- WHAT THE EXERCISE ASKS: Every entry should be given again exactly, with nothing dropped.

Dataset entries:
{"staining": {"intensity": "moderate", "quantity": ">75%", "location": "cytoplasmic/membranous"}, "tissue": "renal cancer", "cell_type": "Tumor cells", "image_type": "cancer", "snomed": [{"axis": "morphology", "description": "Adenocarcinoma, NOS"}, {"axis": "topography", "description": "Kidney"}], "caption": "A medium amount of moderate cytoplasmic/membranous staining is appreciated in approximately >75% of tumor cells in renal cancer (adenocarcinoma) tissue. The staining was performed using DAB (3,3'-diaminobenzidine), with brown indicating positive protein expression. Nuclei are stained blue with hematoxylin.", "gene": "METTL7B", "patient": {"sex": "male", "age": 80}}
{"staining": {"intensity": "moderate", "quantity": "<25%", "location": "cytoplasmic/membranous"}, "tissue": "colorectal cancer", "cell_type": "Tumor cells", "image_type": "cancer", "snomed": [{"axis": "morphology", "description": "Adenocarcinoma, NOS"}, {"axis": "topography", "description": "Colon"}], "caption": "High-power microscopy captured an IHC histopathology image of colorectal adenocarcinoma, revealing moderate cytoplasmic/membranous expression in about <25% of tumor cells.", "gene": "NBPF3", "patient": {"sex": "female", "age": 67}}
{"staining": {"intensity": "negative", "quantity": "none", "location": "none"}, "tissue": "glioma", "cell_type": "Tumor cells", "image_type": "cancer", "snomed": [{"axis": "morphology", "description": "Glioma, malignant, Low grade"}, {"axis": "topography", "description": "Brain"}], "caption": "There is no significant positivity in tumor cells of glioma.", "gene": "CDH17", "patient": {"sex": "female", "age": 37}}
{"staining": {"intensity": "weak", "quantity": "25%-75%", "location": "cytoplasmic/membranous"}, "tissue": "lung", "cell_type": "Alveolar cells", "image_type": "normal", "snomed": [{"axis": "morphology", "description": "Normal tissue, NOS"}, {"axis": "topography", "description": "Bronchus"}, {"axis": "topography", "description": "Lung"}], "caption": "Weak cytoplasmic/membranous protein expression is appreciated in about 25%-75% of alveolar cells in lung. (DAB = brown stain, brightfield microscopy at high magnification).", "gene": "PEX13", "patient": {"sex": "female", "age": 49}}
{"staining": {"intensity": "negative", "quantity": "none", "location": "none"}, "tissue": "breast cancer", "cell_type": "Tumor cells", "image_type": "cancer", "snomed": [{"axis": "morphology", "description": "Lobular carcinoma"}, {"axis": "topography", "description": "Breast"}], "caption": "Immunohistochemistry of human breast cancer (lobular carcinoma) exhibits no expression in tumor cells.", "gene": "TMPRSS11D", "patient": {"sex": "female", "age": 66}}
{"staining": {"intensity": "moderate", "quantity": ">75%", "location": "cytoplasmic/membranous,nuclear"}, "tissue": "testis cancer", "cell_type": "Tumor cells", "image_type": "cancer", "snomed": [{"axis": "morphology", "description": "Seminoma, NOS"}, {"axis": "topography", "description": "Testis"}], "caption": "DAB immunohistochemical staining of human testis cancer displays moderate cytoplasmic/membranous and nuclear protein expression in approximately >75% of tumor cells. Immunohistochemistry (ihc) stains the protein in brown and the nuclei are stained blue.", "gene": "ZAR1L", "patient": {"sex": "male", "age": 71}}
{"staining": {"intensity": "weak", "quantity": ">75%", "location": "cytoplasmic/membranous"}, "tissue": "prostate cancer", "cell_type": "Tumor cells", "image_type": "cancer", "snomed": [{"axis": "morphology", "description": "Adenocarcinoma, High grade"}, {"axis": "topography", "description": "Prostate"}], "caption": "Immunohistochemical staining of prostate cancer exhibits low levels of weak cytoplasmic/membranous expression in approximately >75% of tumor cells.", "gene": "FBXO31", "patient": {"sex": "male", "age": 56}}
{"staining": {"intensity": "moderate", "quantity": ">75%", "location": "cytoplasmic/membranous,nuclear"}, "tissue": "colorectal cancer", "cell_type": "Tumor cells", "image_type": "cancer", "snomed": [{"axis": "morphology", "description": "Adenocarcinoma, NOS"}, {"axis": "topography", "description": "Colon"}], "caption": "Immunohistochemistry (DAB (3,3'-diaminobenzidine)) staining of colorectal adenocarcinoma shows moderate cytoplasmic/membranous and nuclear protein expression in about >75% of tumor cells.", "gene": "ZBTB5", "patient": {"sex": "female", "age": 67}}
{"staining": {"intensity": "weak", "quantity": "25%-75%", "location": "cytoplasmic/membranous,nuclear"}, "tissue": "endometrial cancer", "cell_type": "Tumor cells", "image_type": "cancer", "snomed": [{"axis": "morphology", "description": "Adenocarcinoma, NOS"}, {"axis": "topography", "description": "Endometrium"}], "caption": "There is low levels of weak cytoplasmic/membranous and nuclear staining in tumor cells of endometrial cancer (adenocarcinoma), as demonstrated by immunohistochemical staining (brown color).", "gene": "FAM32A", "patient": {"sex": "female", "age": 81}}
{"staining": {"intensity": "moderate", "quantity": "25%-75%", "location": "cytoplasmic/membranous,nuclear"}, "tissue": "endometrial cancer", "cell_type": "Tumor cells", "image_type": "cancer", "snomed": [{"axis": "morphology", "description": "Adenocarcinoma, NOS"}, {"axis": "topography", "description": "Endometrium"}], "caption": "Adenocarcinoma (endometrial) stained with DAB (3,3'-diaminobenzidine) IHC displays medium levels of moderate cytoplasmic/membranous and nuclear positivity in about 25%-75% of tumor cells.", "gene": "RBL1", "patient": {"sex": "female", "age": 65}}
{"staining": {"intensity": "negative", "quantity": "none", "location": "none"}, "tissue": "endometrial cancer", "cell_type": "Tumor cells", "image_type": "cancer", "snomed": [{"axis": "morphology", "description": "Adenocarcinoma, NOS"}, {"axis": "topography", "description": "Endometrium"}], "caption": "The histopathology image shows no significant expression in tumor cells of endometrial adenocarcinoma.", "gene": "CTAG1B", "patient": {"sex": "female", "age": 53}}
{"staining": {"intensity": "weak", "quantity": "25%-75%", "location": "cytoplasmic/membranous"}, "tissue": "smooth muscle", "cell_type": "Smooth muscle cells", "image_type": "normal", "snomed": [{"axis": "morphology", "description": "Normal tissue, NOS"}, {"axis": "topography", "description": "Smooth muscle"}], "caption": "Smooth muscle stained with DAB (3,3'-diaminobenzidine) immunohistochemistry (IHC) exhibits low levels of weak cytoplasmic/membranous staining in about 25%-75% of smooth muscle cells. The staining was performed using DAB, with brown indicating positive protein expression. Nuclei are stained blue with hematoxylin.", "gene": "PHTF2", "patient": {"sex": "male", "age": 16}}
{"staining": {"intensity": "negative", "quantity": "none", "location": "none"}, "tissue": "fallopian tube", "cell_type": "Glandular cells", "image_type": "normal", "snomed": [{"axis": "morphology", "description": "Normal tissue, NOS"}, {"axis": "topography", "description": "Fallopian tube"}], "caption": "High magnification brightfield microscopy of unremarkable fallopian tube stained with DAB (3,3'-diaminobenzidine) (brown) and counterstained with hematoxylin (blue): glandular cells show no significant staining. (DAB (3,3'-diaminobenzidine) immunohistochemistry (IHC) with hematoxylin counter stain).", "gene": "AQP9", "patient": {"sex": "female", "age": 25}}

- FINAL ANSWER:
{"staining": {"intensity": "moderate", "quantity": ">75%", "location": "cytoplasmic/membranous"}, "tissue": "renal cancer", "cell_type": "Tumor cells", "image_type": "cancer", "snomed": [{"axis": "morphology", "description": "Adenocarcinoma, NOS"}, {"axis": "topography", "description": "Kidney"}], "caption": "A medium amount of moderate cytoplasmic/membranous staining is appreciated in approximately >75% of tumor cells in renal cancer (adenocarcinoma) tissue. The staining was performed using DAB (3,3'-diaminobenzidine), with brown indicating positive protein expression. Nuclei are stained blue with hematoxylin.", "gene": "METTL7B", "patient": {"sex": "male", "age": 80}}
{"staining": {"intensity": "moderate", "quantity": "<25%", "location": "cytoplasmic/membranous"}, "tissue": "colorectal cancer", "cell_type": "Tumor cells", "image_type": "cancer", "snomed": [{"axis": "morphology", "description": "Adenocarcinoma, NOS"}, {"axis": "topography", "description": "Colon"}], "caption": "High-power microscopy captured an IHC histopathology image of colorectal adenocarcinoma, revealing moderate cytoplasmic/membranous expression in about <25% of tumor cells.", "gene": "NBPF3", "patient": {"sex": "female", "age": 67}}
{"staining": {"intensity": "negative", "quantity": "none", "location": "none"}, "tissue": "glioma", "cell_type": "Tumor cells", "image_type": "cancer", "snomed": [{"axis": "morphology", "description": "Glioma, malignant, Low grade"}, {"axis": "topography", "description": "Brain"}], "caption": "There is no significant positivity in tumor cells of glioma.", "gene": "CDH17", "patient": {"sex": "female", "age": 37}}
{"staining": {"intensity": "weak", "quantity": "25%-75%", "location": "cytoplasmic/membranous"}, "tissue": "lung", "cell_type": "Alveolar cells", "image_type": "normal", "snomed": [{"axis": "morphology", "description": "Normal tissue, NOS"}, {"axis": "topography", "description": "Bronchus"}, {"axis": "topography", "description": "Lung"}], "caption": "Weak cytoplasmic/membranous protein expression is appreciated in about 25%-75% of alveolar cells in lung. (DAB = brown stain, brightfield microscopy at high magnification).", "gene": "PEX13", "patient": {"sex": "female", "age": 49}}
{"staining": {"intensity": "negative", "quantity": "none", "location": "none"}, "tissue": "breast cancer", "cell_type": "Tumor cells", "image_type": "cancer", "snomed": [{"axis": "morphology", "description": "Lobular carcinoma"}, {"axis": "topography", "description": "Breast"}], "caption": "Immunohistochemistry of human breast cancer (lobular carcinoma) exhibits no expression in tumor cells.", "gene": "TMPRSS11D", "patient": {"sex": "female", "age": 66}}
{"staining": {"intensity": "moderate", "quantity": ">75%", "location": "cytoplasmic/membranous,nuclear"}, "tissue": "testis cancer", "cell_type": "Tumor cells", "image_type": "cancer", "snomed": [{"axis": "morphology", "description": "Seminoma, NOS"}, {"axis": "topography", "description": "Testis"}], "caption": "DAB immunohistochemical staining of human testis cancer displays moderate cytoplasmic/membranous and nuclear protein expression in approximately >75% of tumor cells. Immunohistochemistry (ihc) stains the protein in brown and the nuclei are stained blue.", "gene": "ZAR1L", "patient": {"sex": "male", "age": 71}}
{"staining": {"intensity": "weak", "quantity": ">75%", "location": "cytoplasmic/membranous"}, "tissue": "prostate cancer", "cell_type": "Tumor cells", "image_type": "cancer", "snomed": [{"axis": "morphology", "description": "Adenocarcinoma, High grade"}, {"axis": "topography", "description": "Prostate"}], "caption": "Immunohistochemical staining of prostate cancer exhibits low levels of weak cytoplasmic/membranous expression in approximately >75% of tumor cells.", "gene": "FBXO31", "patient": {"sex": "male", "age": 56}}
{"staining": {"intensity": "moderate", "quantity": ">75%", "location": "cytoplasmic/membranous,nuclear"}, "tissue": "colorectal cancer", "cell_type": "Tumor cells", "image_type": "cancer", "snomed": [{"axis": "morphology", "description": "Adenocarcinoma, NOS"}, {"axis": "topography", "description": "Colon"}], "caption": "Immunohistochemistry (DAB (3,3'-diaminobenzidine)) staining of colorectal adenocarcinoma shows moderate cytoplasmic/membranous and nuclear protein expression in about >75% of tumor cells.", "gene": "ZBTB5", "patient": {"sex": "female", "age": 67}}
{"staining": {"intensity": "weak", "quantity": "25%-75%", "location": "cytoplasmic/membranous,nuclear"}, "tissue": "endometrial cancer", "cell_type": "Tumor cells", "image_type": "cancer", "snomed": [{"axis": "morphology", "description": "Adenocarcinoma, NOS"}, {"axis": "topography", "description": "Endometrium"}], "caption": "There is low levels of weak cytoplasmic/membranous and nuclear staining in tumor cells of endometrial cancer (adenocarcinoma), as demonstrated by immunohistochemical staining (brown color).", "gene": "FAM32A", "patient": {"sex": "female", "age": 81}}
{"staining": {"intensity": "moderate", "quantity": "25%-75%", "location": "cytoplasmic/membranous,nuclear"}, "tissue": "endometrial cancer", "cell_type": "Tumor cells", "image_type": "cancer", "snomed": [{"axis": "morphology", "description": "Adenocarcinoma, NOS"}, {"axis": "topography", "description": "Endometrium"}], "caption": "Adenocarcinoma (endometrial) stained with DAB (3,3'-diaminobenzidine) IHC displays medium levels of moderate cytoplasmic/membranous and nuclear positivity in about 25%-75% of tumor cells.", "gene": "RBL1", "patient": {"sex": "female", "age": 65}}
{"staining": {"intensity": "negative", "quantity": "none", "location": "none"}, "tissue": "endometrial cancer", "cell_type": "Tumor cells", "image_type": "cancer", "snomed": [{"axis": "morphology", "description": "Adenocarcinoma, NOS"}, {"axis": "topography", "description": "Endometrium"}], "caption": "The histopathology image shows no significant expression in tumor cells of endometrial adenocarcinoma.", "gene": "CTAG1B", "patient": {"sex": "female", "age": 53}}
{"staining": {"intensity": "weak", "quantity": "25%-75%", "location": "cytoplasmic/membranous"}, "tissue": "smooth muscle", "cell_type": "Smooth muscle cells", "image_type": "normal", "snomed": [{"axis": "morphology", "description": "Normal tissue, NOS"}, {"axis": "topography", "description": "Smooth muscle"}], "caption": "Smooth muscle stained with DAB (3,3'-diaminobenzidine) immunohistochemistry (IHC) exhibits low levels of weak cytoplasmic/membranous staining in about 25%-75% of smooth muscle cells. The staining was performed using DAB, with brown indicating positive protein expression. Nuclei are stained blue with hematoxylin.", "gene": "PHTF2", "patient": {"sex": "male", "age": 16}}
{"staining": {"intensity": "negative", "quantity": "none", "location": "none"}, "tissue": "fallopian tube", "cell_type": "Glandular cells", "image_type": "normal", "snomed": [{"axis": "morphology", "description": "Normal tissue, NOS"}, {"axis": "topography", "description": "Fallopian tube"}], "caption": "High magnification brightfield microscopy of unremarkable fallopian tube stained with DAB (3,3'-diaminobenzidine) (brown) and counterstained with hematoxylin (blue): glandular cells show no significant staining. (DAB (3,3'-diaminobenzidine) immunohistochemistry (IHC) with hematoxylin counter stain).", "gene": "AQP9", "patient": {"sex": "female", "age": 25}}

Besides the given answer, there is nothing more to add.